Au Cachemire indien, une station de ski attend désespérément la neige
Dans l'Himalaya, l'hiver devrait être synonyme d'un épais manteau de neige, mais Gulmarg, l'une des stations de ski les plus hautes au monde, dans le Cachemire indien, attend désespérément les milliers de touristes qu'elle attire habituellement.
Cette année, la poudreuse qui recouvre d'ordinaire la région est absente. Les pentes des montagnes sont restées brunes et dénudées, des conditions météorologiques exceptionnelles liées, selon les experts, au réchauffement de la planète.
Le manque de neige frappe non seulement le secteur du ski, mais inquiète aussi l'agriculture, pilier de l'économie du Cachemire.
"En voyant Gulmarg sans neige, j'ai tous les jours envie de pleurer", se lamente Mubashir Khan, organisateur de voyages aventure. Il a dû suspendre son projet de mariage car son entreprise est au bord de la faillite.
"Depuis 20 ans que je travaille ici, c'est la première fois que je ne vois pas de neige à Gulmarg en janvier", explique Majeed Bakshi, dont le service d'héliski destiné aux touristes les plus fortunés est à l'arrêt. Un seul hélicoptère attend les quelques touristes encore présents, proposant de survoler des sommets plus hauts recouverts de neige.
"Nos clients sont principalement des skieurs et ils ont tous annulé leur réservation", indique Hamid Masoodi, un manager d'hôtel. "Ceux qui viennent malgré le manque de neige sont déçus".
Les remontées mécaniques sont fermées, les magasins de location aussi et une nouvelle patinoire ressemble à une piscine.
"La période de sécheresse actuelle est un événement météorologique extrême", un de ces phénomènes qui "devraient devenir plus intenses et plus fréquents à l'avenir", indique le climatologue Shakil Romshoo, de l'Université islamique des sciences et technologies du Cachemire.
- Températures en hausse -
Cette région a vu pendant des décennies une insurrection séparatiste réprimée par des opérations militaires, qui ont fait des dizaines de milliers de morts, civils, soldats ou rebelles.
Quand l’insurrection a régressé, l'Inde a fortement encouragé le tourisme dans ces paysages de montagne spectaculaires.
Mais à Gulmarg, les réservations d'hôtel ont chuté de trois quarts, affirment les professionnels du tourisme, et des centaines de guides et de conducteurs de motoneige désoeuvrés attendent au soleil.
"La plupart des étrangers, qui viennent principalement pour skier (...) ont annulé", se désole Majeed Bakshi. "J'ai perdu environ 70% des réservations".
A 2.650 mètres d'altitude, la station abrite également une école de guerre spécialisée dans les conflits en altitude (Haws).
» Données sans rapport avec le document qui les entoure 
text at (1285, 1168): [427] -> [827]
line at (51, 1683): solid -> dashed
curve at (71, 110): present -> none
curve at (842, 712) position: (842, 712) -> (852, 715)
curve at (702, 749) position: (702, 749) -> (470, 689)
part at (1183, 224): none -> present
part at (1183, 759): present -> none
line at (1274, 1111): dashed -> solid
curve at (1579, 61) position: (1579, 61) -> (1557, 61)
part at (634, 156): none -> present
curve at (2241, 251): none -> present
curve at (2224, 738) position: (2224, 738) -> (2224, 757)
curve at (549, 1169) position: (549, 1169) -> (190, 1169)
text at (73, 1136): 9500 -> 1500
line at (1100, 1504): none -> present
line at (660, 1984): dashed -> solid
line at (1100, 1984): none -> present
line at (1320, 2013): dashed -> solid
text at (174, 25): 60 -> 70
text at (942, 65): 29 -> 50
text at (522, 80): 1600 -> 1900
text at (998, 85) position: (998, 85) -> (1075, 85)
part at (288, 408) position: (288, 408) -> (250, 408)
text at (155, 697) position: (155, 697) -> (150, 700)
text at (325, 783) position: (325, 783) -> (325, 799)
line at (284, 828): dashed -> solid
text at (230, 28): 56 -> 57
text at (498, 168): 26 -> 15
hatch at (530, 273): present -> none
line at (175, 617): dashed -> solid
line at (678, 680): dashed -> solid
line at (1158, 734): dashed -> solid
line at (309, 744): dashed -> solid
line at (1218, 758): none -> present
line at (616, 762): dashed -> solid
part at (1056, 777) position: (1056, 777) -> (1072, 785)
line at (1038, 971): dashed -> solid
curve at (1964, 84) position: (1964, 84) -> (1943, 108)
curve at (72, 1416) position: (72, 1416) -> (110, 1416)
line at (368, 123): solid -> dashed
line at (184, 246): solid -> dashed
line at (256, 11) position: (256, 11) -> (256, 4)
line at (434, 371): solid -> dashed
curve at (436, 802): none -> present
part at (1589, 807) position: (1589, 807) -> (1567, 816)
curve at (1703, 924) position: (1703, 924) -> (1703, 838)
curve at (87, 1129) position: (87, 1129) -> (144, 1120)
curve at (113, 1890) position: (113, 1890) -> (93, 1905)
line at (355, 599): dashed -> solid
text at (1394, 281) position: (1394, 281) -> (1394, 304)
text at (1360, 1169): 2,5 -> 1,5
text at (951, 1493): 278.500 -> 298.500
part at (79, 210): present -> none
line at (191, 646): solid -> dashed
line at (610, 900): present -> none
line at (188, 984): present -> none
Elle est située à proximité de la "ligne de contrôle" militarisée, frontière de facto entre l'Inde et le Pakistan qui se disputent la souveraineté sur le Cachemire.
La région a enregistré peu de pluie cette année et les températures affichent en moyenne six degrés Celsius de plus que la normale depuis l'automne dernier, selon les services de météorologie.
Le mois dernier, les précipitations au Cachemire étaient 80% plus faibles que les années précédentes. Les quelques averses de neige tombées sur Gulmarg ont vite fondu.
Le ministère indien des Sciences de la Terre s'attend à un impact particulièrement marqué du réchauffement climatique dans l'Himalaya et au Cachemire, selon un rapport de 2020.
Début janvier, l'Organisation météorologique mondiale de l'ONU a annoncé que 2023 avait été "de loin" l'année la plus chaude jamais enregistrée. La température mondiale moyenne annuelle en 2023 était de 1,45 degré Celsius au-dessus des niveaux préindustriels (1850-1900).
- Sécheresses prolongées -
Au Cachemire, l'impact est bien visible. Le paysage en forme de cuvette de Gulmarg, apprécié des touristes pour la neige en hiver et les prairies fleuries au printemps, est brun et sombre.
Outre un effondrement de l'industrie du ski, les habitants de la région s’inquiètent d'une pénurie d’eau qui pourrait avoir un impact désastreux sur l'agriculture.
Selon le climatologue Shakil Romshoo, le Cachemire devrait "connaître des périodes de sécheresse plus fréquentes et plus prolongées" dans les décennies à venir.
Les changements climatiques ont déjà poussé les agriculteurs à modifier leurs pratiques. Cette semaine, les autorités du Cachemire ont mis en garde contre des pénuries d'eau et les risques d'incendies de forêt, faute de neige, qui alimente généralement les rivières.
Des cultivateurs ont abandonné le riz pour des arbres fruitiers, moins gourmands en eau. Mais avec la sécheresse et l’ensoleillement, des arbres sont déjà en fleurs, avec plus de deux mois d’avance.